Presentes sucesiones de difunto (QUEVEDO)

Pasmada tengo mi fisonomía
más joven en un duro plexiglás
cuya espalda vocea mi identidad, 
aunque yo sé muy bien que no es la mía. 

Un tiempo que tirita en tinta fría 
quiere mi tiempo vivo aprisionar,
vaso de limo que me he de tragar 
de cinco años en cinco y cada día. 

Como una res, con hierro filigrana
de números me tienen ya marcado
en el establo de la grey humana.

Mi muerte sucesiva se ha varado,
huella del lirio y de la sombra vana,
sellada en un cadáver pregonado.


Y termino refiriéndome de nuevo al cuento de “El ángel de la muerte”, a una preciosa versión que tiene Luis Mateo Díez en su reino de Celama (concretamente en “Las ruinas del cielo”).
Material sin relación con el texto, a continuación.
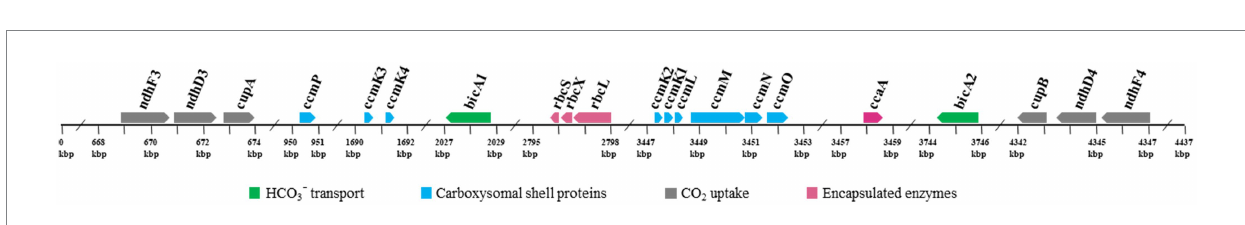
FIGURE 6 Genomic organization of CCM-related genes for Trichothermofontia sichuanensis B231. Solid arrow boxes refer to genes and the direction of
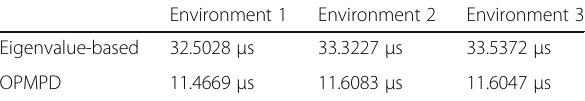
Table 3 Average running time comparison of OPMPD approach and eigenvalue-based approach towards TOA-based localization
En esta versión, Veridio, el protagonista, siendo todavía joven -treinta y dos años, uno menos que Cristo- presiente la primera visita de la señora muerte y se va al campo, a sus faenas de labranza. “Si viene alguien preguntando por mi -le dice a su mujer-, dile que estoy trabajando”. La señora muerte lo visita una y otra vez adoptando distintas formas: una niña que juega con un aro, una doncella vestida de blanco o una vieja sin rostro. Y una y otra vez Veridio se escapa yéndose a trabajar. Siendo él ya viejo, se le muere la mujer. Y cuando le está dando sepultura, la muerte lo visita otra vez y cogiéndolo desprevenido le dice: “Mira, Veridio, por no causarte más molestias, si quieres aprovechar que estás en el cementerio y venirte hoy conmigo...”. Y Veridio acepta y se va con ella.